# Input:
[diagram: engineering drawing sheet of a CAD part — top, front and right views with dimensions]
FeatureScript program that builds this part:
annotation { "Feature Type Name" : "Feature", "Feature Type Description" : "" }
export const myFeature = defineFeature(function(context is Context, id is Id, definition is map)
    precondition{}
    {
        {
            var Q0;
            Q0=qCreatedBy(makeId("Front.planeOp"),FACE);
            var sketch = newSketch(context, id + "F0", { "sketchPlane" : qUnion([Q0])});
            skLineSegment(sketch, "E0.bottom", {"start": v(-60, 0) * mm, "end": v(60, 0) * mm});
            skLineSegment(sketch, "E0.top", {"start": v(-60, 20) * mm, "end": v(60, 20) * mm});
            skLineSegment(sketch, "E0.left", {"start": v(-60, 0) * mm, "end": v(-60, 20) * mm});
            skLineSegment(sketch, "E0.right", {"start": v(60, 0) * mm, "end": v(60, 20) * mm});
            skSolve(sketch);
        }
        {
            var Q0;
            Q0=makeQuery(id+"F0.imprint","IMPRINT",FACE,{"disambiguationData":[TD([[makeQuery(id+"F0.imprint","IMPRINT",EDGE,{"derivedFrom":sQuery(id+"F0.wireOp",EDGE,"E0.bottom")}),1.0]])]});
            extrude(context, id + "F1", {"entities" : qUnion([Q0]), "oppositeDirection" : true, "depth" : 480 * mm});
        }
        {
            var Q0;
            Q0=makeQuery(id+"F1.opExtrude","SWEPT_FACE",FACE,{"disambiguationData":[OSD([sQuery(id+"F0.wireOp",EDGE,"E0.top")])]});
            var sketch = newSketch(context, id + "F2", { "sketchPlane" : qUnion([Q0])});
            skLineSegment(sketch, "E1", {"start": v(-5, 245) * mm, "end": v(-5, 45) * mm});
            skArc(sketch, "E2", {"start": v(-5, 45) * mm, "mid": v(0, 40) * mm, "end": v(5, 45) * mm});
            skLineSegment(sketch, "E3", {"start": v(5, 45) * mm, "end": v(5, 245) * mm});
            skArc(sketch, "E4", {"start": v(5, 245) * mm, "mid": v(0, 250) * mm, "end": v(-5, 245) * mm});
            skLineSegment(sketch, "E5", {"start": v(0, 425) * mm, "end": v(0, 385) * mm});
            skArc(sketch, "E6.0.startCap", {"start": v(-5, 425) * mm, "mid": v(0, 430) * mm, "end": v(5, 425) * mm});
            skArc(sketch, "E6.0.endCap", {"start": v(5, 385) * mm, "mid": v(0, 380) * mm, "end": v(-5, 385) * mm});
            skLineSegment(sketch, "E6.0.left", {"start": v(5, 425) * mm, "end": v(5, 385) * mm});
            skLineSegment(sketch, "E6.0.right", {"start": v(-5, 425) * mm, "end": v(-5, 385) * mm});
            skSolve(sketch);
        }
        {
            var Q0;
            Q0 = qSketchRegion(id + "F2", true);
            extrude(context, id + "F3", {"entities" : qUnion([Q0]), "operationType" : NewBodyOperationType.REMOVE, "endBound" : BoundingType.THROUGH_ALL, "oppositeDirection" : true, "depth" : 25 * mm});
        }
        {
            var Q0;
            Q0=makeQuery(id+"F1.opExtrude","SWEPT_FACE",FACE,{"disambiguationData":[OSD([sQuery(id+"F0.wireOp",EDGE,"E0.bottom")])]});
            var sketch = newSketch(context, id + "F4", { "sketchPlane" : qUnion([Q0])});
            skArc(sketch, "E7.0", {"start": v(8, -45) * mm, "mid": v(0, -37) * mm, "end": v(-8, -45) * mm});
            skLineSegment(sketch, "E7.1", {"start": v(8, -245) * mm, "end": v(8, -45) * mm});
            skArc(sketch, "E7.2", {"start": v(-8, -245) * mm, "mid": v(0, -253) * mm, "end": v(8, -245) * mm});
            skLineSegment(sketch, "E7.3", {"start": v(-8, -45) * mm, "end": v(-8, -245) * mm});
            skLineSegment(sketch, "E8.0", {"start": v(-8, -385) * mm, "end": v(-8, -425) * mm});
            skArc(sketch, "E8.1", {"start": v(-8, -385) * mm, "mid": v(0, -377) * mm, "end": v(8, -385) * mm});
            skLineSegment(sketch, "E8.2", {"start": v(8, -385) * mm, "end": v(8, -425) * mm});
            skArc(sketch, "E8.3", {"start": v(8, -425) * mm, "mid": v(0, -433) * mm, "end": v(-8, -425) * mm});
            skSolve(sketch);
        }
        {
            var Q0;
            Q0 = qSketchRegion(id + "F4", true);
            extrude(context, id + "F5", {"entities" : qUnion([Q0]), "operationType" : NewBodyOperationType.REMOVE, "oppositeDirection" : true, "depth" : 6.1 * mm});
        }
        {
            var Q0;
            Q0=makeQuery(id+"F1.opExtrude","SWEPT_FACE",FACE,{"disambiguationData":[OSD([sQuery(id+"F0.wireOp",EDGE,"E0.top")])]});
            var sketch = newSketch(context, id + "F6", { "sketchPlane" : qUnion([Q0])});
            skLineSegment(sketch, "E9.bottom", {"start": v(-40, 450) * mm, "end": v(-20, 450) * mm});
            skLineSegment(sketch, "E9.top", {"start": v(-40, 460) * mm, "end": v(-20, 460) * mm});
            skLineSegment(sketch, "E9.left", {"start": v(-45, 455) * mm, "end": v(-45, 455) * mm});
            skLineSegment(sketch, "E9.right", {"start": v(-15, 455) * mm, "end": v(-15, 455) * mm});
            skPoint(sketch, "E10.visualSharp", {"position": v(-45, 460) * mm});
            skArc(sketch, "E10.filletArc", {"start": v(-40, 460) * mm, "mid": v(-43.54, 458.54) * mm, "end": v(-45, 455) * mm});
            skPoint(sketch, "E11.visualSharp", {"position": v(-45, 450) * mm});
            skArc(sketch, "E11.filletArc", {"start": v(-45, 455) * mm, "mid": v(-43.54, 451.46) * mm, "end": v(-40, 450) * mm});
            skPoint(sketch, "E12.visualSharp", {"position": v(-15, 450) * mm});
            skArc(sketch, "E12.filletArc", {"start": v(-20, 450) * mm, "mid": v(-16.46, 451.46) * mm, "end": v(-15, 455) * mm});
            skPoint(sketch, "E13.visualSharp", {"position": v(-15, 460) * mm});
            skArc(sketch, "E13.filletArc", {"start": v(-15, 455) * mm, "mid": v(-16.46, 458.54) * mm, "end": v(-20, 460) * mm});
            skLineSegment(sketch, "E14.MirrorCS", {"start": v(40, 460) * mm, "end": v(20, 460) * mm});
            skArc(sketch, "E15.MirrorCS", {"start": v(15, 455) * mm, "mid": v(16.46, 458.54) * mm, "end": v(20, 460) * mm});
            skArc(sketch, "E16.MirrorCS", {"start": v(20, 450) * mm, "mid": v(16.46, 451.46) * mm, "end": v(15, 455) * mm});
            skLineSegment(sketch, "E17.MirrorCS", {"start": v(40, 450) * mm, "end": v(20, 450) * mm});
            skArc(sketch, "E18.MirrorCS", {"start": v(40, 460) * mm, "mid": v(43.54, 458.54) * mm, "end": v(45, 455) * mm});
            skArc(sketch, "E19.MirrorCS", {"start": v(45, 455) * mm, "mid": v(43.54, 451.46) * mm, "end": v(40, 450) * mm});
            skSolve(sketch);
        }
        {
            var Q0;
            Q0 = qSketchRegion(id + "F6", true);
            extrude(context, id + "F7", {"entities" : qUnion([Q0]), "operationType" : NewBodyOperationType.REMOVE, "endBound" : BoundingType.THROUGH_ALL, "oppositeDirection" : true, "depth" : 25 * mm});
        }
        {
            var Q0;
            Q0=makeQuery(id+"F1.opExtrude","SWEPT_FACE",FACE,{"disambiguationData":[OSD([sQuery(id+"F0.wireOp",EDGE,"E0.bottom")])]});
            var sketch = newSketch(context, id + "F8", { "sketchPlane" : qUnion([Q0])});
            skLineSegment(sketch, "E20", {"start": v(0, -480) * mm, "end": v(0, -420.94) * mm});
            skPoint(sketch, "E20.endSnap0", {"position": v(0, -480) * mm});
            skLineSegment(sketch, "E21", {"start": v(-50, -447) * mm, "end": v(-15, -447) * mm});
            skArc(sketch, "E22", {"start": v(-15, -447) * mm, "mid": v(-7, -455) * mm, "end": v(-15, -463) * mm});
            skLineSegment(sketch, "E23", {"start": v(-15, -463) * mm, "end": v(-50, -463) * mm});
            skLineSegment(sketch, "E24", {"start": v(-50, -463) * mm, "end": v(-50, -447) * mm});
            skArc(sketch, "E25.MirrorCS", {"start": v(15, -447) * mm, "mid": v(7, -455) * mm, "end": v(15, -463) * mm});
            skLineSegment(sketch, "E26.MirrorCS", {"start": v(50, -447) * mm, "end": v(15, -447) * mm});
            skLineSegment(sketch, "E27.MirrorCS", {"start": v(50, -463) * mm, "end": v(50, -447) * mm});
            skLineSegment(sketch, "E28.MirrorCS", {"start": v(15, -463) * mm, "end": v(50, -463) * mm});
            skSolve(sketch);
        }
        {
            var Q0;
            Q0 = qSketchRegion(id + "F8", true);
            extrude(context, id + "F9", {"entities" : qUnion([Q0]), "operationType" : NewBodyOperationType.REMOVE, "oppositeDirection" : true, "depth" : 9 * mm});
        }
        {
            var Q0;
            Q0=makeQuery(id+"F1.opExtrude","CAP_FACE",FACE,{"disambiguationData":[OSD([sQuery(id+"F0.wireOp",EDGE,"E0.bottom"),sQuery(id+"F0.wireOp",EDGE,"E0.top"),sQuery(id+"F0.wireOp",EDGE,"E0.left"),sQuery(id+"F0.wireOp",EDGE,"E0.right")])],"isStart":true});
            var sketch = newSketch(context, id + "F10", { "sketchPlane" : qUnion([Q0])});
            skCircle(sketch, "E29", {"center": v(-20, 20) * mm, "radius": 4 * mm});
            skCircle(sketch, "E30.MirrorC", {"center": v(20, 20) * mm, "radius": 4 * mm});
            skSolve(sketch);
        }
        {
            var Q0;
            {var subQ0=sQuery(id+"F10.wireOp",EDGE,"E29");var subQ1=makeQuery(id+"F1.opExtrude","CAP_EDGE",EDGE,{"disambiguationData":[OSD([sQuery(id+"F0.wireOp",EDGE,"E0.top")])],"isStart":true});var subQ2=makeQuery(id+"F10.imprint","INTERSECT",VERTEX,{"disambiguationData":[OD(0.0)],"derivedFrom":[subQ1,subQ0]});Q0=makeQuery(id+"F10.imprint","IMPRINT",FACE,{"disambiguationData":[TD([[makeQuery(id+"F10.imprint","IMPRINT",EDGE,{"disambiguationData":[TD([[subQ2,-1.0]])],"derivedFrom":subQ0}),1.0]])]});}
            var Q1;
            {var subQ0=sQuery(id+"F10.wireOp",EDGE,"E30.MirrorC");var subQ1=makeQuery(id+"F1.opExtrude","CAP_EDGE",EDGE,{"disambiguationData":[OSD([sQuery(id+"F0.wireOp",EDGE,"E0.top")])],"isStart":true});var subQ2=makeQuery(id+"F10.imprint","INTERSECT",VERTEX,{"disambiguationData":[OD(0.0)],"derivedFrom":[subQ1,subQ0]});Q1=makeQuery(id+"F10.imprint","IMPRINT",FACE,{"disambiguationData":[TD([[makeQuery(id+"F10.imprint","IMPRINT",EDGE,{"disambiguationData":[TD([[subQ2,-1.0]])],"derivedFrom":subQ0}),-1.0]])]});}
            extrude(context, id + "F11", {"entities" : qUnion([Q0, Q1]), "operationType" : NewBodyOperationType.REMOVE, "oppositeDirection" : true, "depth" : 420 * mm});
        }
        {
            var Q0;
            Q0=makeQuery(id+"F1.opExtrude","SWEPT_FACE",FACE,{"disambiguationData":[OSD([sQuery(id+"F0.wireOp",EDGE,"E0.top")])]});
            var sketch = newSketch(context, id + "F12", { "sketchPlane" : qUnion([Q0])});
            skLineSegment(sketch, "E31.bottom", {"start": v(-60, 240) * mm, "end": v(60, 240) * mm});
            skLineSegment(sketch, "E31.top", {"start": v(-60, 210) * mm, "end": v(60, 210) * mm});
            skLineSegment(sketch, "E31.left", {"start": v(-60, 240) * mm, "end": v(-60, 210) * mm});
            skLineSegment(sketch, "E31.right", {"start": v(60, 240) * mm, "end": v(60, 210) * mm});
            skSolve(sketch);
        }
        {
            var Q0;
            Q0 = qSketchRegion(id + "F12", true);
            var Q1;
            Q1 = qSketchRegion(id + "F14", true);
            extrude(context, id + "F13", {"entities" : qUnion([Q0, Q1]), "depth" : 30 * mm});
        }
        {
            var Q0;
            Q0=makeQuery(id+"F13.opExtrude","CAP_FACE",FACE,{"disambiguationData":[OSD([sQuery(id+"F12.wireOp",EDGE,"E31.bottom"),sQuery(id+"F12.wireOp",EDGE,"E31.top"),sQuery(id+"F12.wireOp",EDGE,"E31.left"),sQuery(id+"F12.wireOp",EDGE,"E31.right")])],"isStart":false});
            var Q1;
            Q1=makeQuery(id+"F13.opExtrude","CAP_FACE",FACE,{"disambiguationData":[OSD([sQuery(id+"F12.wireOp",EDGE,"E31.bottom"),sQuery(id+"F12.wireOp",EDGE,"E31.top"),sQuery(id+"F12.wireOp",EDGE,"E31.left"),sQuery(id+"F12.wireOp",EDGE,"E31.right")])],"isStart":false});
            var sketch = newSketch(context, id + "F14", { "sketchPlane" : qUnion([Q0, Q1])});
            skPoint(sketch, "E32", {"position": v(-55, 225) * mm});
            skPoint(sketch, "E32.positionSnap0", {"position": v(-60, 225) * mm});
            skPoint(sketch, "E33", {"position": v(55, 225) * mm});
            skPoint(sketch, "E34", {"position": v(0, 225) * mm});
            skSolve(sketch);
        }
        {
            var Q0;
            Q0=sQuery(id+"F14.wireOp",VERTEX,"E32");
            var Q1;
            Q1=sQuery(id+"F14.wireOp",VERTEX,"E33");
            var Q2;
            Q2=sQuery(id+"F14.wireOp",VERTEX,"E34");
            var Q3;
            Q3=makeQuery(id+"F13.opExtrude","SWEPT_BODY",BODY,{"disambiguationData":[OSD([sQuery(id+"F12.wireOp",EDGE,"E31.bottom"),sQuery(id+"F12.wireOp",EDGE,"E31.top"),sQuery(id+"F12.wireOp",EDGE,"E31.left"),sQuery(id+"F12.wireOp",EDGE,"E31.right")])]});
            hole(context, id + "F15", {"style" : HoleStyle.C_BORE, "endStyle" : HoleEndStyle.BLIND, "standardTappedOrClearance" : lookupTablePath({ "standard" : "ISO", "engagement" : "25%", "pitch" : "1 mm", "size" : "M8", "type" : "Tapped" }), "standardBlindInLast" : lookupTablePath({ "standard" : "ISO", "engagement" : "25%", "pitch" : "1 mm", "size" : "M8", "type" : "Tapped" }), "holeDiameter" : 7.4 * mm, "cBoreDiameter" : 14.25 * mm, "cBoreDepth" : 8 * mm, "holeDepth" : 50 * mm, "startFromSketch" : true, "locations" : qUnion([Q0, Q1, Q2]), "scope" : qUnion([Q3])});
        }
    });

# Exercise brief:
Reproduce every line of the records word for word, from the very first line down to and including the line that contains "v(0, 380) *".

# Correct result:
[diagram: engineering drawing sheet of a CAD part — top, front and right views with dimensions]
FeatureScript program that builds this part:
annotation { "Feature Type Name" : "Feature", "Feature Type Description" : "" }
export const myFeature = defineFeature(function(context is Context, id is Id, definition is map)
    precondition{}
    {
        {
            var Q0;
            Q0=qCreatedBy(makeId("Front.planeOp"),FACE);
            var sketch = newSketch(context, id + "F0", { "sketchPlane" : qUnion([Q0])});
            skLineSegment(sketch, "E0.bottom", {"start": v(-60, 0) * mm, "end": v(60, 0) * mm});
            skLineSegment(sketch, "E0.top", {"start": v(-60, 20) * mm, "end": v(60, 20) * mm});
            skLineSegment(sketch, "E0.left", {"start": v(-60, 0) * mm, "end": v(-60, 20) * mm});
            skLineSegment(sketch, "E0.right", {"start": v(60, 0) * mm, "end": v(60, 20) * mm});
            skSolve(sketch);
        }
        {
            var Q0;
            Q0=makeQuery(id+"F0.imprint","IMPRINT",FACE,{"disambiguationData":[TD([[makeQuery(id+"F0.imprint","IMPRINT",EDGE,{"derivedFrom":sQuery(id+"F0.wireOp",EDGE,"E0.bottom")}),1.0]])]});
            extrude(context, id + "F1", {"entities" : qUnion([Q0]), "oppositeDirection" : true, "depth" : 480 * mm});
        }
        {
            var Q0;
            Q0=makeQuery(id+"F1.opExtrude","SWEPT_FACE",FACE,{"disambiguationData":[OSD([sQuery(id+"F0.wireOp",EDGE,"E0.top")])]});
            var sketch = newSketch(context, id + "F2", { "sketchPlane" : qUnion([Q0])});
            skLineSegment(sketch, "E1", {"start": v(-5, 245) * mm, "end": v(-5, 45) * mm});
            skArc(sketch, "E2", {"start": v(-5, 45) * mm, "mid": v(0, 40) * mm, "end": v(5, 45) * mm});
            skLineSegment(sketch, "E3", {"start": v(5, 45) * mm, "end": v(5, 245) * mm});
            skArc(sketch, "E4", {"start": v(5, 245) * mm, "mid": v(0, 250) * mm, "end": v(-5, 245) * mm});
            skLineSegment(sketch, "E5", {"start": v(0, 425) * mm, "end": v(0, 385) * mm});
            skArc(sketch, "E6.0.startCap", {"start": v(-5, 425) * mm, "mid": v(0, 430) * mm, "end": v(5, 425) * mm});
            skArc(sketch, "E6.0.endCap", {"start": v(5, 385) * mm, "mid": v(0, 380) * mm, "end": v(-5, 385) * mm});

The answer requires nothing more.